*Extract to read*
▽

If we then include the padding bytes, the jump label code saves, 16 total bytes
of instruction memory for this small function. In this case the non-jump label
function is 80 bytes long. Thus, we have have saved 20% of the instruction
footprint. We can in fact improve this even further, since the 5-byte no-op
really can be a 2-byte no-op since we can reach the branch with a 2-byte jmp.
However, we have not yet implemented optimal no-op sizes (they are currently
hard-coded).
Since there are a number of static key API uses in the scheduler paths,
'pipe-test' (also known as 'perf bench sched pipe') can be used to show the
performance improvement. Testing done on 3.3.0-rc2:
jump label disabled:
Performance counter stats for 'bash -c /tmp/pipe-test' (50 runs):
855.700314 task-clock # 0.534 CPUs utilized ( +- 0.11% )
200,003 context-switches # 0.234 M/sec ( +- 0.00% )
0 CPU-migrations # 0.000 M/sec ( +- 39.58% )
487 page-faults # 0.001 M/sec ( +- 0.02% )
1,474,374,262 cycles # 1.723 GHz ( +- 0.17% )
<not supported> stalled-cycles-frontend
<not supported> stalled-cycles-backend
1,178,049,567 instructions # 0.80 insns per cycle ( +- 0.06% )
208,368,926 branches # 243.507 M/sec ( +- 0.06% )
5,569,188 branch-misses # 2.67% of all branches ( +- 0.54% )
1.601607384 seconds time elapsed ( +- 0.07% )
jump label enabled:
Performance counter stats for 'bash -c /tmp/pipe-test' (50 runs):
841.043185 task-clock # 0.533 CPUs utilized ( +- 0.12% )
200,004 context-switches # 0.238 M/sec ( +- 0.00% )
0 CPU-migrations # 0.000 M/sec ( +- 40.87% )
487 page-faults # 0.001 M/sec ( +- 0.05% )
1,432,559,428 cycles # 1.703 GHz ( +- 0.18% )

△

*Supplied data*
▽

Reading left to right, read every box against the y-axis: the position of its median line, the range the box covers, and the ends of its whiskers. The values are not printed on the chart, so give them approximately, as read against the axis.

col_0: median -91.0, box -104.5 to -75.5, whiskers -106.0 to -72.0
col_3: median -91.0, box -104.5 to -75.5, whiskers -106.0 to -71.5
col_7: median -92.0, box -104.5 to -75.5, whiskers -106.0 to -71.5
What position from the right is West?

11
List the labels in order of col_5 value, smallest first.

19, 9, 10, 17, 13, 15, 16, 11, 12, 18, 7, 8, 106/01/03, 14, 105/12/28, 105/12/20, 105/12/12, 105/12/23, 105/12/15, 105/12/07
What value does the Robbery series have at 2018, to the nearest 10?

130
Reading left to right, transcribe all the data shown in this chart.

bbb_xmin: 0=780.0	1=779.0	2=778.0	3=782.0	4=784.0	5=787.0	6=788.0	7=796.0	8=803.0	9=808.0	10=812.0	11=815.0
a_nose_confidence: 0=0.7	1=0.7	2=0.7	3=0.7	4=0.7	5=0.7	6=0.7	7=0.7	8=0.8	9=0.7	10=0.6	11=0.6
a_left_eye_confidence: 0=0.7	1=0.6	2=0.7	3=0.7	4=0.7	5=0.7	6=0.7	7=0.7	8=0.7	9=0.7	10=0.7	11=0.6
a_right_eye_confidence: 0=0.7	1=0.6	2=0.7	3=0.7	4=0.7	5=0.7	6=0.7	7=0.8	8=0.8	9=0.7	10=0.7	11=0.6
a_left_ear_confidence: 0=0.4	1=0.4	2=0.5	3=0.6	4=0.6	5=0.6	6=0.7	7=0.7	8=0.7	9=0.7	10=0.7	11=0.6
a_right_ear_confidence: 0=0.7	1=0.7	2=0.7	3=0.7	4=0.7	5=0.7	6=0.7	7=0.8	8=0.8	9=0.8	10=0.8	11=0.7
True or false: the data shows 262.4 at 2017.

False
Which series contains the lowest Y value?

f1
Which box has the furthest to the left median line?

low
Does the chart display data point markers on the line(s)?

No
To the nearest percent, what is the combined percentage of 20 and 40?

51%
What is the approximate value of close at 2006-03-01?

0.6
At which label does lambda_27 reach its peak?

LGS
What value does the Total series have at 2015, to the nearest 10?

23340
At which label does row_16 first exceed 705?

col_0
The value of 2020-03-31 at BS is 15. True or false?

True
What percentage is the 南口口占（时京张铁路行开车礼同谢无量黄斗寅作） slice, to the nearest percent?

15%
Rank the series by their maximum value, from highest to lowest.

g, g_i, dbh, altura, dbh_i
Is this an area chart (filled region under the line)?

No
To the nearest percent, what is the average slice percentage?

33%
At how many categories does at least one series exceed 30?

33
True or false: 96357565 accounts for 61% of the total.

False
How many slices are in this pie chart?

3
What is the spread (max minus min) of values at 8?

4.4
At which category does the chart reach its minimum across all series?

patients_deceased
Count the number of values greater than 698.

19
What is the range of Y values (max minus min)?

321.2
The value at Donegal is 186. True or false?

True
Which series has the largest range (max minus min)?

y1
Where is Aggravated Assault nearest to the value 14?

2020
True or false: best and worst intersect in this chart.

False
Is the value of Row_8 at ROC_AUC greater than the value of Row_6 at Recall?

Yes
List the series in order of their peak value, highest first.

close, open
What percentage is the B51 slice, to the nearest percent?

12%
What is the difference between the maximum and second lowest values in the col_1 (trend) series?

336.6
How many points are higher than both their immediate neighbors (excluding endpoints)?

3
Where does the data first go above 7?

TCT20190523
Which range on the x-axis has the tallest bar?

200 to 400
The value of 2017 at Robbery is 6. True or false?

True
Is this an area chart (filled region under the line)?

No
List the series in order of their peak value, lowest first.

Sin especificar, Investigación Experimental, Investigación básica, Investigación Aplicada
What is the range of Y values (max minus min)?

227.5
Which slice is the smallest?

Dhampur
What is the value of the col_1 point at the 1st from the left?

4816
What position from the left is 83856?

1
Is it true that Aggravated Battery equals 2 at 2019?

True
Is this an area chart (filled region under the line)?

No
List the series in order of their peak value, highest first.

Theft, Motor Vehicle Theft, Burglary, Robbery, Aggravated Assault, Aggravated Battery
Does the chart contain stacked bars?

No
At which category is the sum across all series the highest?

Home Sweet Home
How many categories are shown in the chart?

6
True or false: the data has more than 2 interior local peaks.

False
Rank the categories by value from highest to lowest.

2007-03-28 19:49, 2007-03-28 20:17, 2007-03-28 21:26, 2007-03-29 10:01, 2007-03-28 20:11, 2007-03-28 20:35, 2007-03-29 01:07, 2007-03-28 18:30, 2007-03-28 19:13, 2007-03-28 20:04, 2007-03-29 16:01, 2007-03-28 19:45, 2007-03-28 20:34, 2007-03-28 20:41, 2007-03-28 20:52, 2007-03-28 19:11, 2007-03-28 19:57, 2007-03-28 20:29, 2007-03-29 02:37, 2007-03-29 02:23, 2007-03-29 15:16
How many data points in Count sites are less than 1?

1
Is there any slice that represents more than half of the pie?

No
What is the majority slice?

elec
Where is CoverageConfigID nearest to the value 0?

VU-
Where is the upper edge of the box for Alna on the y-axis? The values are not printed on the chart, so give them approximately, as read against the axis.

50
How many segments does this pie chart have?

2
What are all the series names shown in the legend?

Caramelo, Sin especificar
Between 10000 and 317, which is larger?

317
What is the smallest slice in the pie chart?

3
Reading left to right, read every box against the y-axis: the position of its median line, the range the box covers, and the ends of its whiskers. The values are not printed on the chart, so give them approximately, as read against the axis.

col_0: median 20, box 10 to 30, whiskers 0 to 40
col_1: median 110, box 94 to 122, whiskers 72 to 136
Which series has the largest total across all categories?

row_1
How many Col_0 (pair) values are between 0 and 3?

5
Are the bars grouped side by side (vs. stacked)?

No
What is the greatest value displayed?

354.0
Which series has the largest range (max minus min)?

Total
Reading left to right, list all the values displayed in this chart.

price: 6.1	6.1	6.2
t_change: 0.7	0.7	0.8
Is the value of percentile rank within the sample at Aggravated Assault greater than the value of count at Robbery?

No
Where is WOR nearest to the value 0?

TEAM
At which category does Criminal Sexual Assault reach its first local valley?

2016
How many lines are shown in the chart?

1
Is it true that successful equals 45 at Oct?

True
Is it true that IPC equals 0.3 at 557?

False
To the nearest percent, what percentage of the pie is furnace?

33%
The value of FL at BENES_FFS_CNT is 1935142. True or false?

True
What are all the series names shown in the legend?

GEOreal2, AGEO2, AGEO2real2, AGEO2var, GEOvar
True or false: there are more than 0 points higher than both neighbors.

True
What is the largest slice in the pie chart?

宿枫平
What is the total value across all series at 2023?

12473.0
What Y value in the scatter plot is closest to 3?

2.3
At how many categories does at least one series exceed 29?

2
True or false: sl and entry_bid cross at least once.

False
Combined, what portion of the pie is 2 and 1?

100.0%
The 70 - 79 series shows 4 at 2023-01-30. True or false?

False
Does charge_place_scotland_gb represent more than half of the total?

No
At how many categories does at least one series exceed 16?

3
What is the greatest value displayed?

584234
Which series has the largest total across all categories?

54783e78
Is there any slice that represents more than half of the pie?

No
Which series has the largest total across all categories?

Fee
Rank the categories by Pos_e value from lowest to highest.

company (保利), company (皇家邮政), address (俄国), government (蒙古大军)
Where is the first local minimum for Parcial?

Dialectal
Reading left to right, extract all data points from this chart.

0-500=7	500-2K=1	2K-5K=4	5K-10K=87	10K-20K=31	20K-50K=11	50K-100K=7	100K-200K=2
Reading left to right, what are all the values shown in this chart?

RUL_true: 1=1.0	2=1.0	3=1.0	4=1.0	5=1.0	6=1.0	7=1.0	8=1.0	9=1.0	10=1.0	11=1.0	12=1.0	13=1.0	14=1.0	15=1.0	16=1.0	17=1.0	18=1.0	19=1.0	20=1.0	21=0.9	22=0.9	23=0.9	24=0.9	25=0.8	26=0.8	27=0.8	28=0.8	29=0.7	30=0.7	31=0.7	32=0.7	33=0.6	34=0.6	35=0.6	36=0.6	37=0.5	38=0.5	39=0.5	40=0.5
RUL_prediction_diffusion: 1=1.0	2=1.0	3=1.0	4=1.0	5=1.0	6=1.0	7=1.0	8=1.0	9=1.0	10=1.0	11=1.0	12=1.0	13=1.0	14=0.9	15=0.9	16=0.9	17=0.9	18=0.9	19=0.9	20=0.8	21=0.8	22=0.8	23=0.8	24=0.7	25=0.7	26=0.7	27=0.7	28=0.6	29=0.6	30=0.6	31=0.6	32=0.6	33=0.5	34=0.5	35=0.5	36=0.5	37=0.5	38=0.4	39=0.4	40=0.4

△

*Task 1*
In the jump label text, how many bytes of instruction memory does the jump label code save for the small function once padding bytes are included?
*Task 2*
List every counter the jump label text reports under "jump label enabled:".

*Answer space 1*
16 total bytes

*Answer space 2*
task-clock, context-switches, CPU-migrations, page-faults, cycles